Definition: Pushdown Automaton (PDA)
A pushdown automaton is a 6-tuple \((Q, \Sigma, \Gamma, \delta, q_0, F)\) where
- \(Q\) is a finite set of states,
- \(\Sigma\) is the input alphabet,
- \(\Gamma\) is the stack alphabet,
- \(\delta: Q \times \Sigma_{\epsilon} \times \Gamma_{\epsilon} \to \mathcal{P}(Q \times \Gamma_{\epsilon})\) is the transition function,
- \(q_0 \in Q\) is the start state,
- \(F \subseteq Q\) is the set of accept states.
Here \(\Sigma_{\epsilon} = \Sigma \cup \{\epsilon\}\) and \(\Gamma_{\epsilon} = \Gamma \cup \{\epsilon\}\),
matching the convention introduced for nondeterministic finite automata in the
introduction to automata theory.
A transition \((r, c) \in \delta(q, a, b)\) means: from state \(q\), reading input symbol \(a\) (or no input if \(a = \epsilon\))
and popping \(b\) from the top of the stack (or popping nothing if \(b = \epsilon\)), the PDA may move to state \(r\)
while pushing \(c\) onto the stack (or pushing nothing if \(c = \epsilon\)). \(\mathcal{P}(\cdot)\) denotes the power set, reflecting
nondeterminism.
Definition: PDA Computation and Acceptance
Let \(M = (Q, \Sigma, \Gamma, \delta, q_0, F)\) be a PDA and \(w \in \Sigma^*\) an input string.
\(M\) accepts \(w\) if \(w\) can be written as \(w = w_1 w_2 \cdots w_m\) with each
\(w_i \in \Sigma_{\epsilon}\), and there exist a sequence of states \(r_0, r_1, \ldots, r_m \in Q\)
and a sequence of stack contents \(s_0, s_1, \ldots, s_m \in \Gamma^*\) satisfying:
- \(r_0 = q_0\) and \(s_0 = \epsilon\) (the computation starts in the start state with empty stack),
- for each \(i \in \{0, 1, \ldots, m-1\}\), there exist \(a, b, c \in \Gamma_{\epsilon}\) and \(t \in \Gamma^*\)
with \(s_i = bt\), \(s_{i+1} = ct\), and \((r_{i+1}, c) \in \delta(r_i, w_{i+1}, b)\)
(each step follows a valid transition: pop \(b\), push \(c\)),
- \(r_m \in F\) (the computation ends in an accept state).
The language recognized by \(M\) is
\[
L(M) = \{ w \in \Sigma^* \mid M \text{ accepts } w \}.
\]
A PDA is similar to an NFA but can additionally push symbols onto and pop symbols from its stack at each step.
This extra memory allows PDAs to recognize some nonregular languages.
Again, consider the language:
\[
L_1 = \{0^n 1^n \mid n \geq 0\}.
\]
The PDA \(M_1\) reads symbols from the input string as follows:
- As each \(0\) is read, pushes it onto the stack.
- After reading the sequence of \(0\)s, pops a \(0\) off the stack for each \(1\) that is read.
- If reading the string is finished exactly when the stack becomes empty, accepts the string, otherwise rejects the input.
Let's build the state diagram for \(M_1\) that recognizes \(L_1\).

> [DATA UNDER STUDY]
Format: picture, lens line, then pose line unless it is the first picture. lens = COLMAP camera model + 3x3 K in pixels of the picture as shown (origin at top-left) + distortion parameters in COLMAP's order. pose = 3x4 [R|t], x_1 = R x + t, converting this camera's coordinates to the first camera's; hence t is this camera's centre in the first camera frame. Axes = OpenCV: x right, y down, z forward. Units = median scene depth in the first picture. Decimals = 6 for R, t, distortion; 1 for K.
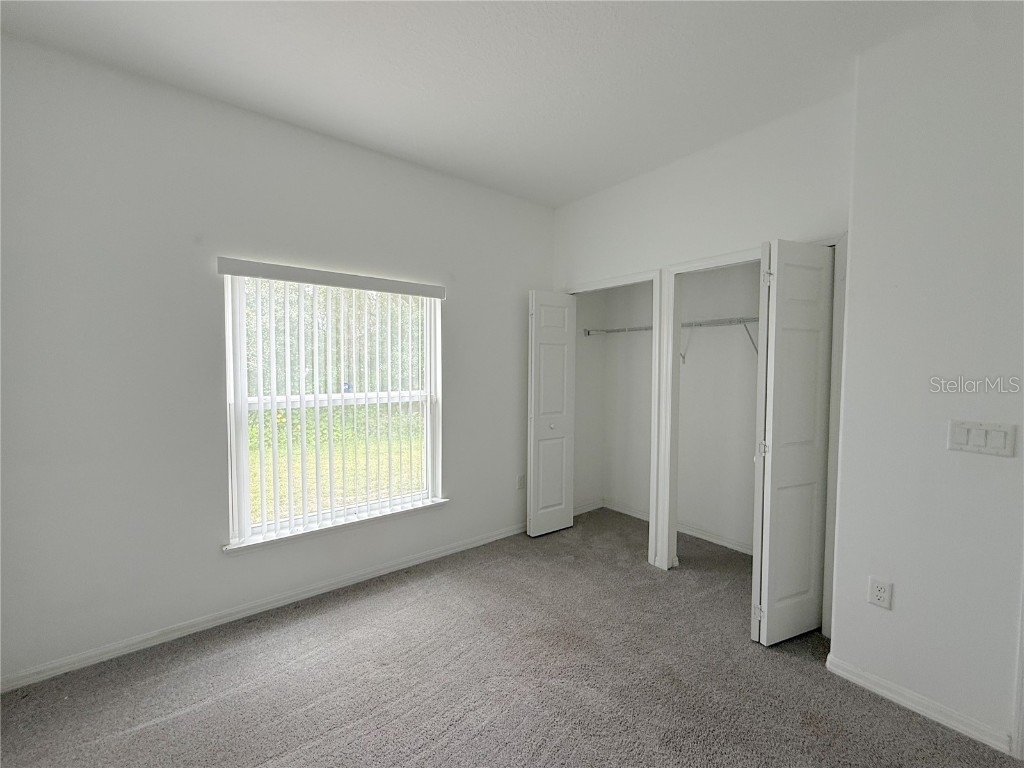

* * *

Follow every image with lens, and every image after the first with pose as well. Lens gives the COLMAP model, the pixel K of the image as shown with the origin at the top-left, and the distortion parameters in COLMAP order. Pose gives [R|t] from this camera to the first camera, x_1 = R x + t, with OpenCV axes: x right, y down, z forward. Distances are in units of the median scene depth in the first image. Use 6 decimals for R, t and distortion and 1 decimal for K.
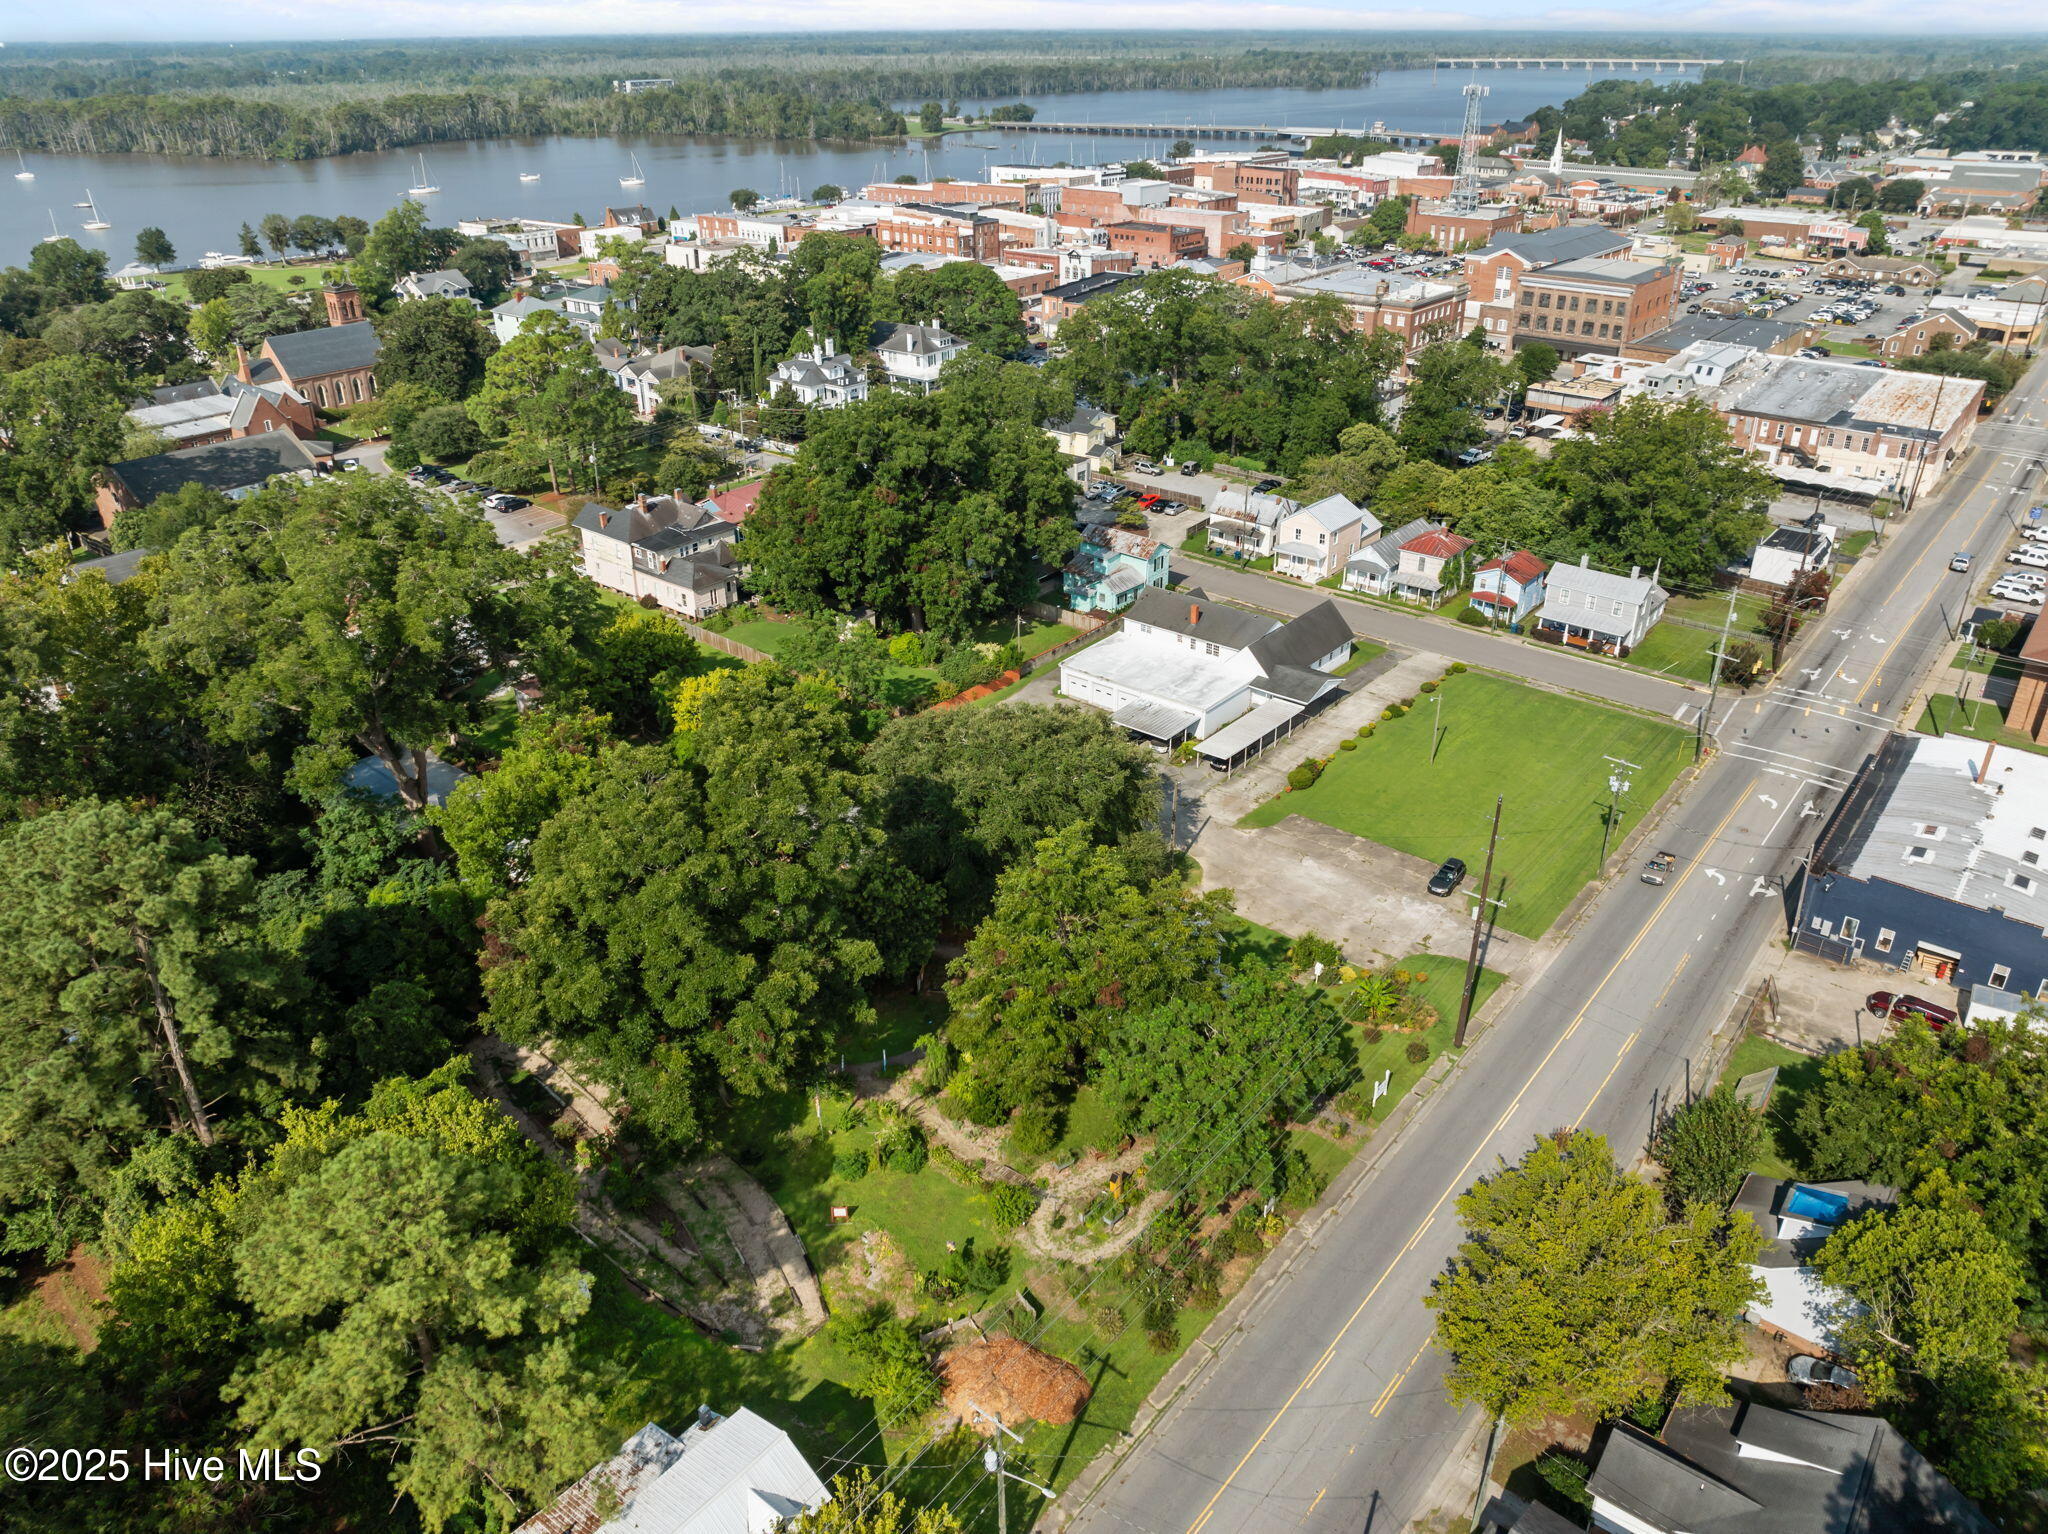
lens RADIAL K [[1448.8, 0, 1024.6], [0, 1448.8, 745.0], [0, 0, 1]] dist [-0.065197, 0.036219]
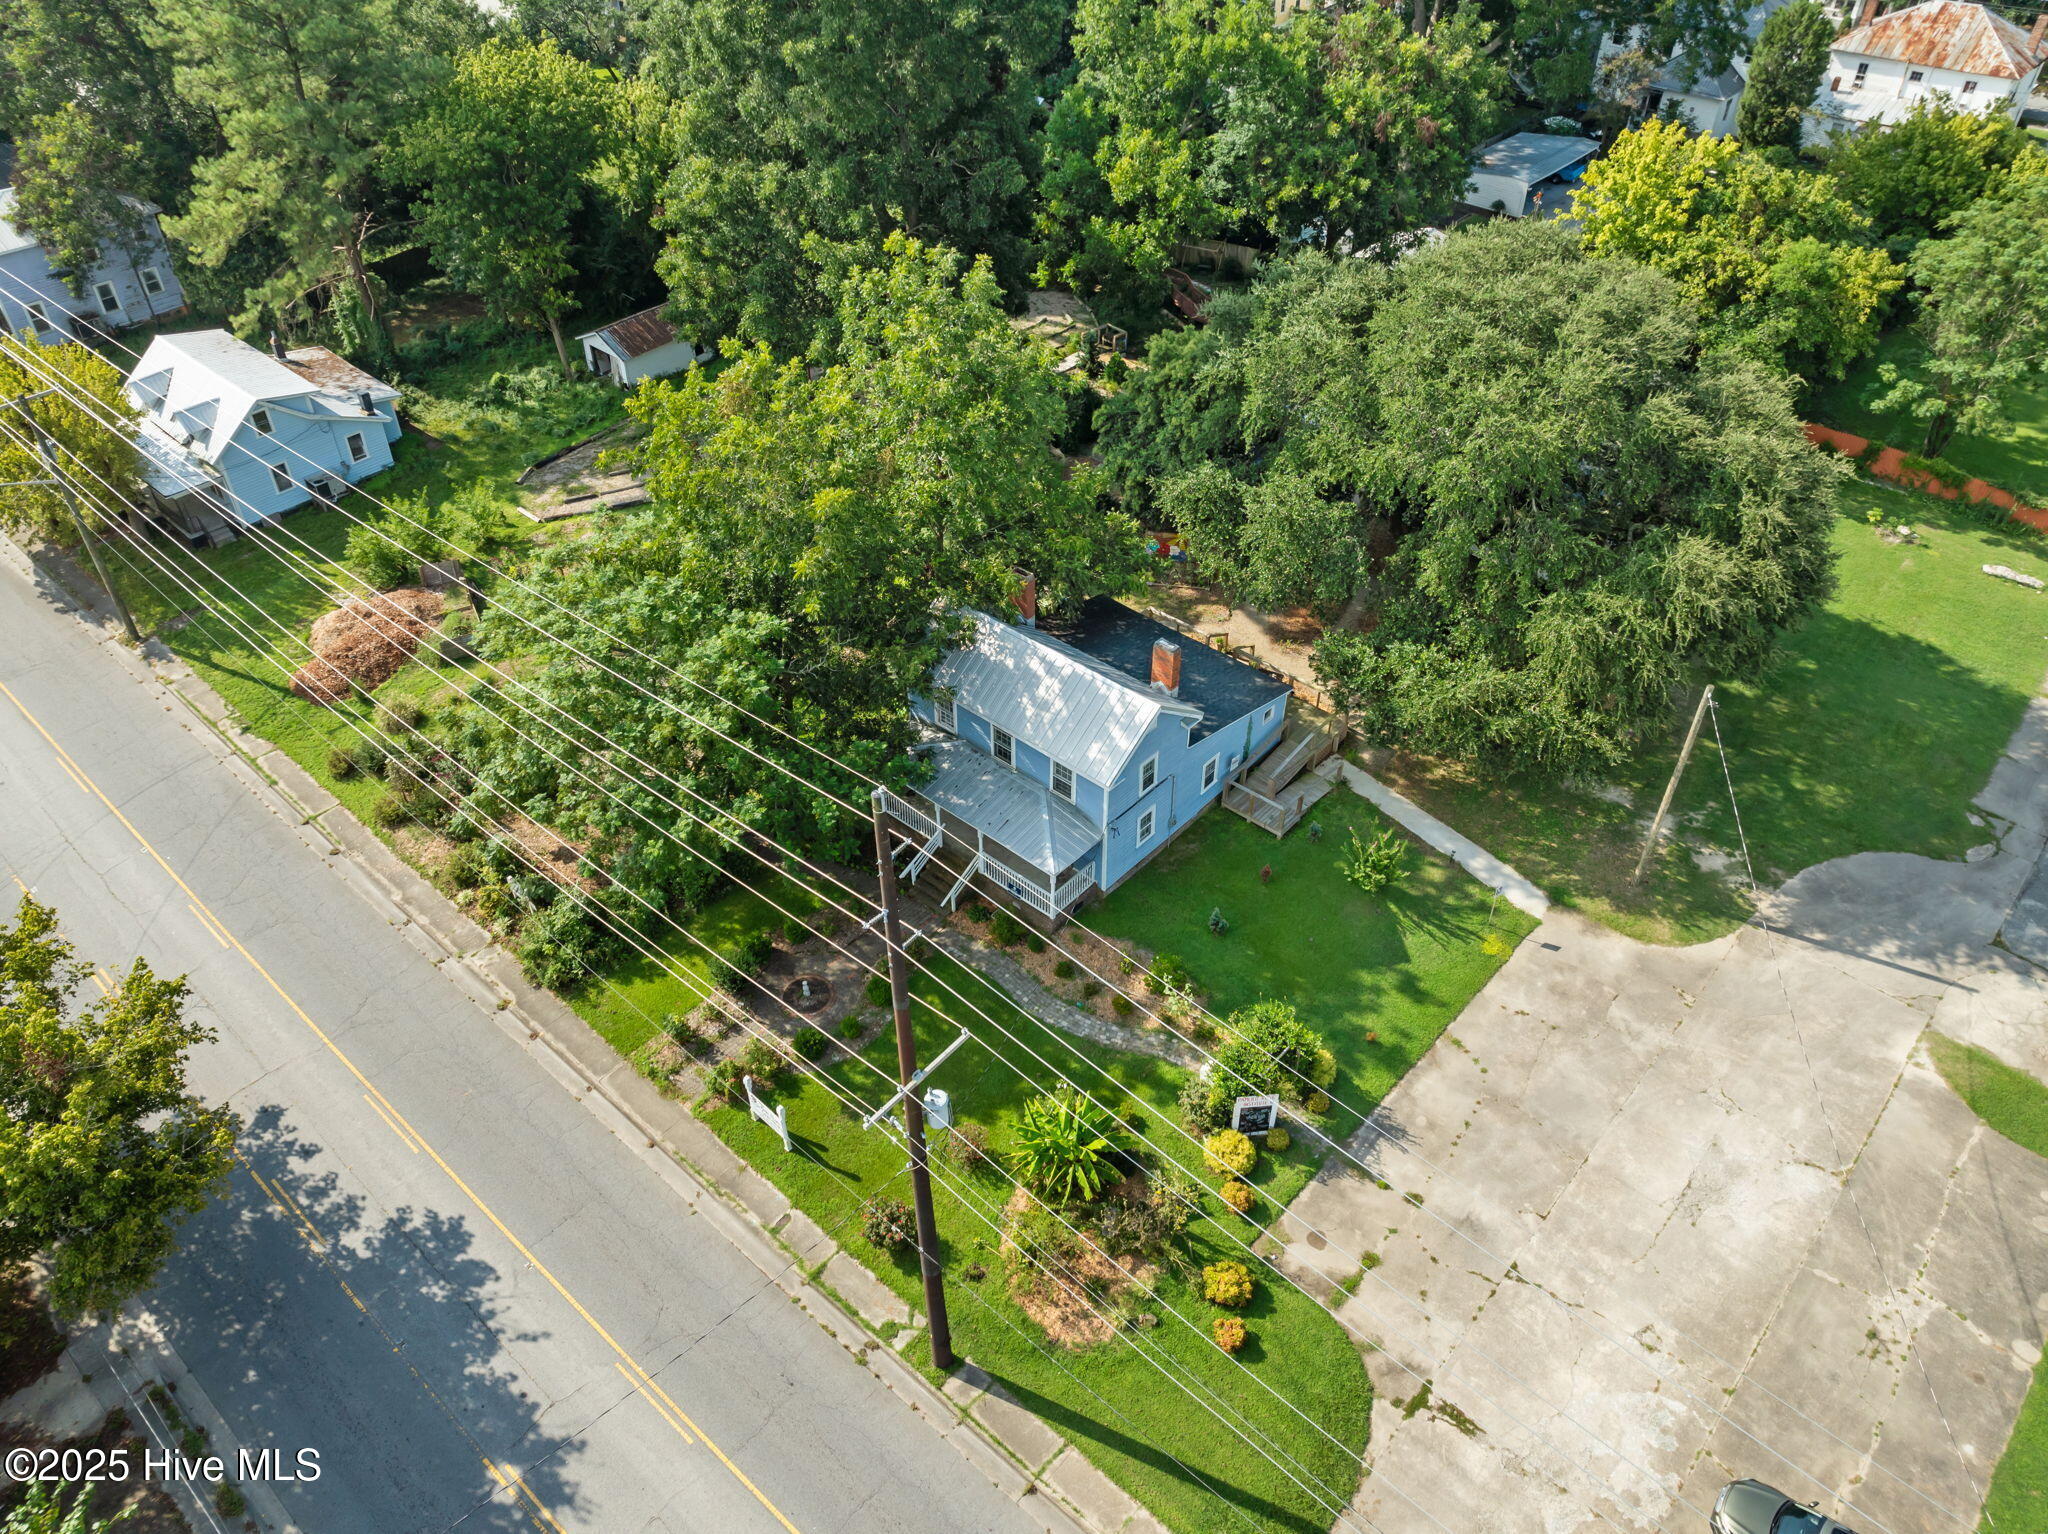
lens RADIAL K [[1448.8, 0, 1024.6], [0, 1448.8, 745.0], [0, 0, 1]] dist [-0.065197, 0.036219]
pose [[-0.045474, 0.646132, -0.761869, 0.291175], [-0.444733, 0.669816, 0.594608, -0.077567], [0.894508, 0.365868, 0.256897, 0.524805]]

--

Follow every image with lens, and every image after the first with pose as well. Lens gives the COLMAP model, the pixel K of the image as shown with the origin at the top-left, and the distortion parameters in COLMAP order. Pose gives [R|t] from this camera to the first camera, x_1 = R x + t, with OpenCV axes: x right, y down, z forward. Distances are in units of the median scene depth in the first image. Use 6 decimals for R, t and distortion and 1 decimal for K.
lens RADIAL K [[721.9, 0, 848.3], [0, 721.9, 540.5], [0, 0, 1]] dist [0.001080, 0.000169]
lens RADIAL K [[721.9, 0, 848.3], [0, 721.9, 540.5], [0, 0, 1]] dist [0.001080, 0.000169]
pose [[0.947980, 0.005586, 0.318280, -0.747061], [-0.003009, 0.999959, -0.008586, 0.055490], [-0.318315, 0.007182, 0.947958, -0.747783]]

> [WORK INSTRUCTION A] In the text on pushdown automata, what does the notation \(\mathcal{P}(\cdot)\) denote?
> [WORK INSTRUCTION B] Using the text on pushdown automata, explain why a PDA can recognize some languages that are not regular.
The material has no connection to the text on pushdown automata.

> [ANSWER SECTION A] It denotes the power set, reflecting nondeterminism.

> [ANSWER SECTION B] A PDA works like an NFA but can also push symbols onto its stack and pop symbols from it at each step. This stack gives it extra memory, and that memory lets PDAs recognize some nonregular languages.